The Oslo follies

We are approaching the twenty-fifth anniversary of the Oslo Accords this coming September 13. The accords of course resulted in the return of Yasser Arafat from his Tunisian exile to rule over the Arabs on the West Bank and Gaza. I think it is fair to say that they have proved to be a disaster, yet Israel has never had a public accounting for it.

Shimon Peres was the Israeli Foreign Minister who was awarded the 1994 Nobel Peace Prize for his involvement in the Oslo Accords. Rabin, Peres, and Yasser Arafat all shared the 1994 Nobel Peace Prize for Oslo.

I think Oslo was a profound mistake deriving (on the Israeli side) from idealism and cynicism, but you can be sure that Peres never counted it as such. Indeed, Peres reaffirmed the wisdom of Oslo in the supposed witticism I heard him utter at his 2012 Presidential Conference in Jerusalem: “In order to make peace, you have to close your eyes. You cannot make love or peace with open eyes.” I am quite sure that this is a quote that will not bear comparison with “At the summit true politics and strategy are one.”

From the perspective of Rabin and Peres, how can the Oslo Accords be deemed cynical (as I deem them)? I think that they imported Arafat to rule over the Arabs because they counted on him to do the dirty work that Israelis would not do to pacify the West Bank and Gaza.

Indeed, Rabin said so explicitly in September 1993, when he told an Israeli paper that the beauty of empowering Arafat was that Arafat could operate “bli bagatz uvli B’tselem” — Hebrew for “without the Supreme Court and without B’tselem” (i.e., the new Palestinian Authority wouldn’t be hampered by such niceties as due process of law and human-rights NGOs). Rabin and Peres had that right, but their belief that Arafat’s actions would further Israel’s interests in peaceful resolution of conflict was also — how to put it? — not very smart.

On the twentieth anniversary of the Oslo Accords, Michael Freund took a look back and called for repentance on the part of the Israeli architects of Oslo. “By all measures,” Freund wrote, “Oslo was a disaster. It divided the people and land of Israel, failed to bring peace, established a hostile Palestinian entity, weakened the Jewish state’s deterrence posture and empowered Hamas.” The Israeli architects of the Oslo Accords failed to heed Freund’s call, but the Israeli public has awoken to their folly.

In Rabin’s case, at least, there must be some deeper explanation for the disaster.
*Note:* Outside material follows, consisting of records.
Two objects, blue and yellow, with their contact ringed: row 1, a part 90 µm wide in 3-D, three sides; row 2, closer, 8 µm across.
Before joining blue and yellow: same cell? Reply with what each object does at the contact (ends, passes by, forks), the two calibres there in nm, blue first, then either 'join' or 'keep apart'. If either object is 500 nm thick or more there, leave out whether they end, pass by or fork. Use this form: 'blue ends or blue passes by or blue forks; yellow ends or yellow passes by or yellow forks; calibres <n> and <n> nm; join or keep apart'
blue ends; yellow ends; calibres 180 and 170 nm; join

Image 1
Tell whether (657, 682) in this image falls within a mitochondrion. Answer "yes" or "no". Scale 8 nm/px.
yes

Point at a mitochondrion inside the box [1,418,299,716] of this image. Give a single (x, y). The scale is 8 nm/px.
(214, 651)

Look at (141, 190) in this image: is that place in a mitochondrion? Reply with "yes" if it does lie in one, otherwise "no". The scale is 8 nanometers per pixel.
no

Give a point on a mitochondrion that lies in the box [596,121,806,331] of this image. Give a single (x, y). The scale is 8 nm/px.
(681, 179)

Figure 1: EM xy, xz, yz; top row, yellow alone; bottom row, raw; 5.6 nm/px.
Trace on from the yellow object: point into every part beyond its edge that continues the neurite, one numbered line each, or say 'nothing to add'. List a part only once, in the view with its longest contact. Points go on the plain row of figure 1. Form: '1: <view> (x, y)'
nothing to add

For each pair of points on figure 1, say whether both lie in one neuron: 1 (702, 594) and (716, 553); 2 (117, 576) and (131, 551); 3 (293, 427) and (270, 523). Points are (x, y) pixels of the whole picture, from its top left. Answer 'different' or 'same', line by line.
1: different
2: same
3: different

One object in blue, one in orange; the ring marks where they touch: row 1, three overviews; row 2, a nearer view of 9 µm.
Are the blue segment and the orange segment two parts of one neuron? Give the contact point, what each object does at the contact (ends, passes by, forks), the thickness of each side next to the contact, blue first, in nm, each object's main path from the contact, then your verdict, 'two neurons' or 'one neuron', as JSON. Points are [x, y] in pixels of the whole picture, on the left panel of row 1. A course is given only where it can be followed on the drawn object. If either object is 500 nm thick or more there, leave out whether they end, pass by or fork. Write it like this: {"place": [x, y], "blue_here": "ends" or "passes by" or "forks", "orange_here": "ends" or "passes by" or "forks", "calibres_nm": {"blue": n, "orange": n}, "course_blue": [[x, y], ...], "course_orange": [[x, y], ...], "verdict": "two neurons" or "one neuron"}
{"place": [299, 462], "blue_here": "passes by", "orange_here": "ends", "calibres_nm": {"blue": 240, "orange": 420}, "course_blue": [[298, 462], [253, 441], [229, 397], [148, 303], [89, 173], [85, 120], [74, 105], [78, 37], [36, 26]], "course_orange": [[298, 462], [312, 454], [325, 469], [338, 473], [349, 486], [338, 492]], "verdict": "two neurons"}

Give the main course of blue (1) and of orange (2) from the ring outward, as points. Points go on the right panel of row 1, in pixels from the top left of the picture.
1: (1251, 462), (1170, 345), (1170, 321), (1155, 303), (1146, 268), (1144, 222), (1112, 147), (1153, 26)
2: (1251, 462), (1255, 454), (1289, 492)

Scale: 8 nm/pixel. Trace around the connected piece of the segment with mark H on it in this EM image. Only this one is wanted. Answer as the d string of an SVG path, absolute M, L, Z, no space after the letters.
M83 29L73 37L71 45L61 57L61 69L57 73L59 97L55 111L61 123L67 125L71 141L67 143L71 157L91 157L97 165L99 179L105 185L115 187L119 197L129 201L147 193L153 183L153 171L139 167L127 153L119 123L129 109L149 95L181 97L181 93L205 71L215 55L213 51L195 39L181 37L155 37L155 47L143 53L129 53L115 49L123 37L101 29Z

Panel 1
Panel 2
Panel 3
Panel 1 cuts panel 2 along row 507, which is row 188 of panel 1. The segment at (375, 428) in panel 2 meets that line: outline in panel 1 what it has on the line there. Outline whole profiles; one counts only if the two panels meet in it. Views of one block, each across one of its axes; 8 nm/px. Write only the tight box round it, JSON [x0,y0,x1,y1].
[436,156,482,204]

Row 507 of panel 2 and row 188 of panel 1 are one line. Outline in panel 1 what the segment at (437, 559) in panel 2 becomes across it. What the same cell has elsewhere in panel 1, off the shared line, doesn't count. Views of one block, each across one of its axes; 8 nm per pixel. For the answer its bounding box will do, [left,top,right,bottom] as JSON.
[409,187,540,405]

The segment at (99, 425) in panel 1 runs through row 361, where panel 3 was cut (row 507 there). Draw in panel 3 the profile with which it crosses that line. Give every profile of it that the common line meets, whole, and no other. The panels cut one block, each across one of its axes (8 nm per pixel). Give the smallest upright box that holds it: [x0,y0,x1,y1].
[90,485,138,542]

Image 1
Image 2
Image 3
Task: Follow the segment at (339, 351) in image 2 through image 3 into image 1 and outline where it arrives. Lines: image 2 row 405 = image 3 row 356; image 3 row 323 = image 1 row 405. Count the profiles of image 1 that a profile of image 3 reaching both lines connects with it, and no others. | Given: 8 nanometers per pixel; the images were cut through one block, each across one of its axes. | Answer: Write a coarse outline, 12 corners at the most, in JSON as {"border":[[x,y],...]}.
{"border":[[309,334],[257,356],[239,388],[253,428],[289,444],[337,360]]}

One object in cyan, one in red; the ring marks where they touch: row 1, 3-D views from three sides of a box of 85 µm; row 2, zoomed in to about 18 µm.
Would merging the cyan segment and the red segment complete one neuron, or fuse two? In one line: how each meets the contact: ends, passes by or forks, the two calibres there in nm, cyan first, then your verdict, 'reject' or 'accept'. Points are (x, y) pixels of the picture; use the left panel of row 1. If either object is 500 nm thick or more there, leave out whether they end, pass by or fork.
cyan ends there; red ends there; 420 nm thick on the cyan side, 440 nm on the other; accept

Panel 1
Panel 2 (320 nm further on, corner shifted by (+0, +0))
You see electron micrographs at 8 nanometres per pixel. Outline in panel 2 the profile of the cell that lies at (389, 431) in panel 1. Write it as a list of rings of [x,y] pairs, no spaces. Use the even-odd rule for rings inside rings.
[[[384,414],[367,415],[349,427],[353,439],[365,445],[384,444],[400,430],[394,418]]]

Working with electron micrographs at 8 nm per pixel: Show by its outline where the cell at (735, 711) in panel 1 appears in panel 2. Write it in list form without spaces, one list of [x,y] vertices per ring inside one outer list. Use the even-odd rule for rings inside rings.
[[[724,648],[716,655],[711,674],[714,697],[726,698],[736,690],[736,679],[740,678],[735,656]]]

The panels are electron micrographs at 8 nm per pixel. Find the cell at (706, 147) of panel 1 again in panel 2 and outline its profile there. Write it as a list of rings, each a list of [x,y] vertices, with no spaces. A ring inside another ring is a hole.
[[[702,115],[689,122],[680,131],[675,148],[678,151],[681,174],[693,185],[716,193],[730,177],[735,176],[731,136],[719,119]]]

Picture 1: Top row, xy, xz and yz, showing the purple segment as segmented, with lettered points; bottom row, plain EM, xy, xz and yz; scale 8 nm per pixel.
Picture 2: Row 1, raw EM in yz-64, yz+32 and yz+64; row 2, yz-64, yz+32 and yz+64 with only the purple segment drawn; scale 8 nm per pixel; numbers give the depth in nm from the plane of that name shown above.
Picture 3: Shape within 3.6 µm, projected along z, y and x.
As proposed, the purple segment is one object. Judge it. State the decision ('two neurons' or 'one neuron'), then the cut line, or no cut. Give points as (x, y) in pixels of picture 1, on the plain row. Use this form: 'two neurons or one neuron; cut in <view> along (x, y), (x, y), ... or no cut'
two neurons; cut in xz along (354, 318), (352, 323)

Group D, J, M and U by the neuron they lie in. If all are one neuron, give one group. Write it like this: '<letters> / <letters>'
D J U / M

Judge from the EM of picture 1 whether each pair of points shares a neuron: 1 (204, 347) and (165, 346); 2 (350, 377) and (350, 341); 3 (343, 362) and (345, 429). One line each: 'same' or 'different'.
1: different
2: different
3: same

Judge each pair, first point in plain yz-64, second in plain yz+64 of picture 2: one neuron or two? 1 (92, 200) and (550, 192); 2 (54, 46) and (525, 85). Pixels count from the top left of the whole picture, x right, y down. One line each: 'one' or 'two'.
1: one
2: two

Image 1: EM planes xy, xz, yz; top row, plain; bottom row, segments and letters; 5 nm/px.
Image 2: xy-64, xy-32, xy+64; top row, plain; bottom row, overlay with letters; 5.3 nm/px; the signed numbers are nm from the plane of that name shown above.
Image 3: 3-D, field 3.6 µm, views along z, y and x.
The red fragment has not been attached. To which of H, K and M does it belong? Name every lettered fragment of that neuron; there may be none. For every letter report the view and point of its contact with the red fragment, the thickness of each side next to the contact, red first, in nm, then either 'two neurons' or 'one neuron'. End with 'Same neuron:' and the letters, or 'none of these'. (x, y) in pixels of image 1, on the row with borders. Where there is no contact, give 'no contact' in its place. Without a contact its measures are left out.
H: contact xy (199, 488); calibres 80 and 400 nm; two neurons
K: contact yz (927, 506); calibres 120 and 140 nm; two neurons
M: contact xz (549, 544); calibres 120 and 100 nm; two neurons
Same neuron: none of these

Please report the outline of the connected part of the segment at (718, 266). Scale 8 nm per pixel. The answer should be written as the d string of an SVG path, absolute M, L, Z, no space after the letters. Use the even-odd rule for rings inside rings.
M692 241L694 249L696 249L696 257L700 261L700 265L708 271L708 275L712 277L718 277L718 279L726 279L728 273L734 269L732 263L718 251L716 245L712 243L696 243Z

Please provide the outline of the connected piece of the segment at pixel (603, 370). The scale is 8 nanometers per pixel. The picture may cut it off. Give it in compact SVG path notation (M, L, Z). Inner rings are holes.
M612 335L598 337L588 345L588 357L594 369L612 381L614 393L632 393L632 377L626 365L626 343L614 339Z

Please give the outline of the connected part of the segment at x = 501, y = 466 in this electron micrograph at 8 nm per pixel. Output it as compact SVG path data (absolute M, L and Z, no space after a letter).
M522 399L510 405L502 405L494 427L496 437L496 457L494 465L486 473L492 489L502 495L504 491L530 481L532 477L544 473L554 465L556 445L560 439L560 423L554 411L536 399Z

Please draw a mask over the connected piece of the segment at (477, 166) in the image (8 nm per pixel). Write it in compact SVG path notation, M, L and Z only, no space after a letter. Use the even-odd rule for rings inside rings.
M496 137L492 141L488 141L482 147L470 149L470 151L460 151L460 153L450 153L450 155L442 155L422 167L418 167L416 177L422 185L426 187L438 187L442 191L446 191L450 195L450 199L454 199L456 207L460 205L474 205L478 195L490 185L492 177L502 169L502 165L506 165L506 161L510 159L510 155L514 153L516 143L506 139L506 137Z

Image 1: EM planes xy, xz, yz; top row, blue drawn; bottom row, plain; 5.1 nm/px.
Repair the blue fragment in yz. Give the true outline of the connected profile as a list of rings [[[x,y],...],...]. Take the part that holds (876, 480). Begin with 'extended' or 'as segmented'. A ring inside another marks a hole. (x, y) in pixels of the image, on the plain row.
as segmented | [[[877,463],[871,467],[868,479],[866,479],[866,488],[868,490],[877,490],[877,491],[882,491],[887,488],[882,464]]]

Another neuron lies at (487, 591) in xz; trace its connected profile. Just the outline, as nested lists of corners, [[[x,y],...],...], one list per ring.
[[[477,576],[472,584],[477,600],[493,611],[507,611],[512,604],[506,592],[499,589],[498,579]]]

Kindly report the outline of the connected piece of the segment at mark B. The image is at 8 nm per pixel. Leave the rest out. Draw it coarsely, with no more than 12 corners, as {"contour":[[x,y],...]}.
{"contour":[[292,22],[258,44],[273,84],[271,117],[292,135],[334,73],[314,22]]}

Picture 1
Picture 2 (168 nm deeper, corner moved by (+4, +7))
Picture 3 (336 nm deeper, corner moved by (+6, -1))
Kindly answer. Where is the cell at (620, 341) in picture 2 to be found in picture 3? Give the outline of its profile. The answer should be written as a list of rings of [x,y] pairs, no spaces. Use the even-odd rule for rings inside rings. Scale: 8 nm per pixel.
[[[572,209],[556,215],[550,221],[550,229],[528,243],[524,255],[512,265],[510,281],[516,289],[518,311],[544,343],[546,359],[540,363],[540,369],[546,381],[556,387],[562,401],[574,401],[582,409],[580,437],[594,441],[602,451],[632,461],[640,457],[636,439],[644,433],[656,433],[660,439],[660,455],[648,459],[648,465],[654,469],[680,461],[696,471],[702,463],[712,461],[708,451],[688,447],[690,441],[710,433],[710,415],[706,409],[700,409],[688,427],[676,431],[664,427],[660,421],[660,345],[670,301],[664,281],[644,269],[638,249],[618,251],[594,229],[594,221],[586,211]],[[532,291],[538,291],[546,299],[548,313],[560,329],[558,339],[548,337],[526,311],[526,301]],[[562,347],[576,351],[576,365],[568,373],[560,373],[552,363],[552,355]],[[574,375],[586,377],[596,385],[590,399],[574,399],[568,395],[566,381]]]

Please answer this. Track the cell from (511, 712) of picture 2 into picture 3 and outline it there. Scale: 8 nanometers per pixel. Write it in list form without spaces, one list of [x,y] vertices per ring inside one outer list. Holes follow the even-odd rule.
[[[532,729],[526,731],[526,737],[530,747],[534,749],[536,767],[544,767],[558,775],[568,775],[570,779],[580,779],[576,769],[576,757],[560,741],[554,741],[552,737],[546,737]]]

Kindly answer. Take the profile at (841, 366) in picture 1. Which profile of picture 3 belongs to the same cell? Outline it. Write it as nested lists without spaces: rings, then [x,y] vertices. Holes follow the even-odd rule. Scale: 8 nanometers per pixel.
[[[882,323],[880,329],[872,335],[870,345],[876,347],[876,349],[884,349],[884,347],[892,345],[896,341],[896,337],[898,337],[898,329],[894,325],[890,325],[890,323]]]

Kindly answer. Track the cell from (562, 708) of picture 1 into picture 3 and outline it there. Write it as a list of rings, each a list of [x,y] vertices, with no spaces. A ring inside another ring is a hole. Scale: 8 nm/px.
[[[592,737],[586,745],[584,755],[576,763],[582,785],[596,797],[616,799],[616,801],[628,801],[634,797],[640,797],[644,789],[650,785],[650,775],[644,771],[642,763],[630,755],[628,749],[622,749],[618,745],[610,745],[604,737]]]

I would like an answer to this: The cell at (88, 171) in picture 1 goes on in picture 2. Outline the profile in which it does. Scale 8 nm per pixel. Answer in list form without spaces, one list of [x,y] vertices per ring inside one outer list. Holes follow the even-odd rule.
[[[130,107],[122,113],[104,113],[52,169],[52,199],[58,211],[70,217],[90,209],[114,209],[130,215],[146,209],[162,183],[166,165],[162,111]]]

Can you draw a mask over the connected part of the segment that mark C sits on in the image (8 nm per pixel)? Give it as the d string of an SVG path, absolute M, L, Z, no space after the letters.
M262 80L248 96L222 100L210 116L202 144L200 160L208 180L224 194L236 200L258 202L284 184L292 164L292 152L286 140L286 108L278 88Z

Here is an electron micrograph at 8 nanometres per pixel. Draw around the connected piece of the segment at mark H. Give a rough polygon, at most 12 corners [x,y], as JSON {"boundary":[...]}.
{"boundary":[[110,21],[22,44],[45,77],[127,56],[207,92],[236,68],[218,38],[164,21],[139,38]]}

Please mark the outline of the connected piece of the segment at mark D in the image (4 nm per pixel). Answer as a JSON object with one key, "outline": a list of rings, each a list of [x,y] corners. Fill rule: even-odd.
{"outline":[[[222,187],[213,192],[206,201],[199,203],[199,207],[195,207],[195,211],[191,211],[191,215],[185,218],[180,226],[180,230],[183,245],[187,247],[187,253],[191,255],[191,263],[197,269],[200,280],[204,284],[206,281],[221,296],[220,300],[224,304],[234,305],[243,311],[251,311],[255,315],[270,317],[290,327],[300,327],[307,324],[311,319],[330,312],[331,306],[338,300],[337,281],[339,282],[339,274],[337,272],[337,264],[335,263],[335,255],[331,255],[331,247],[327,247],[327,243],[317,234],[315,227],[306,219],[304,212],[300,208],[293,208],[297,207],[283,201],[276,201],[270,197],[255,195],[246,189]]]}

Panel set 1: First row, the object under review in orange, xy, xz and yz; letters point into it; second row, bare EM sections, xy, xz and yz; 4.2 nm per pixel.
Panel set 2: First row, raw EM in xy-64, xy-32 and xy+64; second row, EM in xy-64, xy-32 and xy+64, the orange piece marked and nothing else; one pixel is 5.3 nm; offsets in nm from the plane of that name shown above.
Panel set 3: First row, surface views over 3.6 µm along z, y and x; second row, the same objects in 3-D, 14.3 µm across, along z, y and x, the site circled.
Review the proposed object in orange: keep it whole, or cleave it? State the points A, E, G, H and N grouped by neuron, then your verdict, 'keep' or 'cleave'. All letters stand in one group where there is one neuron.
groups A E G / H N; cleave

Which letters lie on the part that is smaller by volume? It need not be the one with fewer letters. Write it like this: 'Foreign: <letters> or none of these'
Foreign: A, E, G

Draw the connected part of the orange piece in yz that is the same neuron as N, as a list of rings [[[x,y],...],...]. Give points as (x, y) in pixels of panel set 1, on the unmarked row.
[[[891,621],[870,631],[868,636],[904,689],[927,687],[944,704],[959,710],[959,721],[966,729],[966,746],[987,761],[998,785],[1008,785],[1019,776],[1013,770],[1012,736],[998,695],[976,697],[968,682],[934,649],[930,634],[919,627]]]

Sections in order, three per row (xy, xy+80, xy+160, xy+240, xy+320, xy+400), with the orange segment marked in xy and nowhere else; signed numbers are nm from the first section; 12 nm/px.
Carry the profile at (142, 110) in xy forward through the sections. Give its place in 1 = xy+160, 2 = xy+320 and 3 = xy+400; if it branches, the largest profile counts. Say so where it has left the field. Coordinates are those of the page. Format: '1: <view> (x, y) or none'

Now comes historian Efraim Karsh to ask the question that the intervening years raise in acute form: “Israel 25 years after the Oslo Accords: Why did Rabin fall for them?” It is the illuminating essay that leads the new issue of the Middle East Quarterly. I learn from Karsh’s excellent essay that Peres’s “eyes wide shut” approach to diplomacy appears to have been a motif in his thought from the beginning of the Oslo process to the end of his life.

Rabin, however, is something else. From Karsh I learn: “If Peres and [Yossi] Beilin’s self-delusion can be partly explained, if not condoned, on ideological grounds, Rabin’s behavior seems nothing short of the extraordinary.” Karsh adds: “Unlike Beilin, he did not equate peacemaking and reconciliation with appeasement and self-flagellation; unlike Peres, he had no pipe dream of a budding ‘New Middle East.’ Rather he was a quintessential representative of the ‘activist’ approach to the Arab-Israeli conflict dating back to Zeev Jabotinsky and David Ben-Gurion, which upheld that peace would only follow upon Arab realization of the inability to destroy Israel by force of arms.”

So what happened? This is the burden Karsh undertakes to explain in his excellent essay. Jeff Jacoby notes Karsh’s essay in his Boston Globe column “The White House handshake that made everything worse.” Jonathan Tobin has related thoughts in his JNS column “25 years of illusions about Oslo.”

NOTE: Karsh is also the author of the excellent 2016 essay “The Oslo disaster” as well as several related books. Jeff Jacoby supplied me the Hebrew quote from Rabin that I cite above a few years back. Jeff added in the accompanying email message: “I think it can be argued that that very cynicism might have led Rabin to call a halt to the Oslo appeasement once it was clear how badly it was failing. He almost certainly wouldn’t have gone on to recognize Palestinian statehood or propose shared control of Jerusalem. In Rabin’s last speech in the Knesset, a few weeks before he was killed, he talked about the Oslo process and specified, among other things, that any final-status agreement would not include a Palestinian state, or a Palestinian capital in Jerusalem, or withdrawal to the 1967 lines.” Karsh’s essay supports Jeff’s observations.